═══ PASSAGE PROVIDED
Well, collation processing happens in two phases. Initially collate
information is provided by the columns in the query, explicit clauses,
etc. These are indeed attached to the values. From here the collations
of expressions are determined. The SQL committee thought up a bunch of
actually quite logical rules here. Explicit overrides implicit,
implicit overrides default. Both explicit or both implicit is an error,
etc. Note error state is only a problem if you use it for sorting or
comparison, otherwise it is ignored.

This phase of processing happens in the parse analysis, the end result
being that every expression should have a collation set, and every
operator where it matters has consistant collation information for its
arguments. So at this point the collation should be attached to the
expression.

In the planning phase however, all collation information is ignored
except where it matters, which is the comparison operators and ORDER BY
and similar. By the previous phase all comparison operators should have
a defined collation for its arguments and thus for itself, this allows
it to construct appropriate pathkeys for index scans, etc.

I havn't looked at the patch, perhaps it confuses the information in
the two phases but the basic idea seems to me:

- parse analysis - collation in expressions
- planning - collation in path key

> Or, to put it another way: the properties that define a sort order are
> the sort comparison operator, the collation, the ASC/DESC bit, and the
> NULLS FIRST/LAST bit.  Given the way that the SQL committee has
> constructed the language, the operator and the two flag bits are
> attached to the ORDER BY clause, but the collation is a property of the
> expression-to-be-sorted.  If we fail to preserve that distinction in the
> internal representation, we're just creating problems for ourselves.
══════
═══ RECORDS SHOWN
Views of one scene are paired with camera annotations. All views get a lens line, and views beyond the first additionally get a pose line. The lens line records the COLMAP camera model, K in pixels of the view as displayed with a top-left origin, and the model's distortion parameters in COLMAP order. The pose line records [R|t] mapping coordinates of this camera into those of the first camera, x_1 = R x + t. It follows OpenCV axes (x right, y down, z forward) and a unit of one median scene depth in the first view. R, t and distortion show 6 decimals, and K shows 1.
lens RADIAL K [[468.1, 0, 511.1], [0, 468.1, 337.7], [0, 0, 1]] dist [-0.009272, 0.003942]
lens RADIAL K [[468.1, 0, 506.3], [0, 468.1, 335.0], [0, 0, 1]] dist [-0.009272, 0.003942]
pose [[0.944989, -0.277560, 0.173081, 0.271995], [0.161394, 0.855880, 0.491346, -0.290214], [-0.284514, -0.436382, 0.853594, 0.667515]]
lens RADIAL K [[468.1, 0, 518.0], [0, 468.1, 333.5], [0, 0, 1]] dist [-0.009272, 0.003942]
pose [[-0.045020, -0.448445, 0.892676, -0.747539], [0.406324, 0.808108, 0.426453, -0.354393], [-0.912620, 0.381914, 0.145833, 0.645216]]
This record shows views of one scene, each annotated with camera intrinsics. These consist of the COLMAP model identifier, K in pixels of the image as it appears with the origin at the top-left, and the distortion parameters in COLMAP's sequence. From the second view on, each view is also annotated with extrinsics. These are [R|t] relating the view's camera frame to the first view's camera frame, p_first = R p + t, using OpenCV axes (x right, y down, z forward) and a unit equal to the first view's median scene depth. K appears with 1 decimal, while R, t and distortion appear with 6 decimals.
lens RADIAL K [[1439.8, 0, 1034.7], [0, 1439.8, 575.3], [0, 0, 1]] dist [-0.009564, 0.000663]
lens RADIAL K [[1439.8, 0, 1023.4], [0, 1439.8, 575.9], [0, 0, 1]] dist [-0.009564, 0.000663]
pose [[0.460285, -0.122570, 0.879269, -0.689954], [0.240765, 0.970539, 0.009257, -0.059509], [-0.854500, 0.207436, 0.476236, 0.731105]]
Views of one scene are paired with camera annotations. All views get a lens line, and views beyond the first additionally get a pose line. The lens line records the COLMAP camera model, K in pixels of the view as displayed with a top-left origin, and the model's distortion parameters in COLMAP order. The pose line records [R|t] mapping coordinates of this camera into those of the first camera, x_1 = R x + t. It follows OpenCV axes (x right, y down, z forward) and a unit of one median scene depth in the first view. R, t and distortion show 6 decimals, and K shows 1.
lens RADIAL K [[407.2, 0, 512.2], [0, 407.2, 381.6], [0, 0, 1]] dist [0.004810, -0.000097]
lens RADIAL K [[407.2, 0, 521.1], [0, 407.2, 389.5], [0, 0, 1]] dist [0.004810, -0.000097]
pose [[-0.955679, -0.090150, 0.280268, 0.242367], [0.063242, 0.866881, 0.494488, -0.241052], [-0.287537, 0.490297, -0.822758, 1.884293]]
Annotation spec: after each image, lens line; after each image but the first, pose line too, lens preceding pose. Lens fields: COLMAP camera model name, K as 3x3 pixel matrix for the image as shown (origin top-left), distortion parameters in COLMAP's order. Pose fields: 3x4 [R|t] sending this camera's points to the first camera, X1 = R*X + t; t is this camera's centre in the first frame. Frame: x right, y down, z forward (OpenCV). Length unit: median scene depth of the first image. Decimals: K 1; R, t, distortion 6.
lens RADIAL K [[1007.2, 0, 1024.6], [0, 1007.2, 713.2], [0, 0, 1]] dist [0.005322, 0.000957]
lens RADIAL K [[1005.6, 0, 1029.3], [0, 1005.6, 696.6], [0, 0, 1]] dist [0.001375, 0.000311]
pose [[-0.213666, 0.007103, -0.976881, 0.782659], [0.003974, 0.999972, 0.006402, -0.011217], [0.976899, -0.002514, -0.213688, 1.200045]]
══════
■ WHAT THIS EXERCISE ASKS ■
1. In the post on collation processing, during which phase is all collation information ignored except where it matters?
2. Reproduce the post on collation processing from "I havn't looked" up to and including "problems for ourselves.".

■ RESPONSES FOR EACH TASK ■
1. The planning phase.

2.
I havn't looked at the patch, perhaps it confuses the information in
the two phases but the basic idea seems to me:

- parse analysis - collation in expressions
- planning - collation in path key

> Or, to put it another way: the properties that define a sort order are
> the sort comparison operator, the collation, the ASC/DESC bit, and the
> NULLS FIRST/LAST bit.  Given the way that the SQL committee has
> constructed the language, the operator and the two flag bits are
> attached to the ORDER BY clause, but the collation is a property of the
> expression-to-be-sorted.  If we fail to preserve that distinction in the
> internal representation, we're just creating problems for ourselves.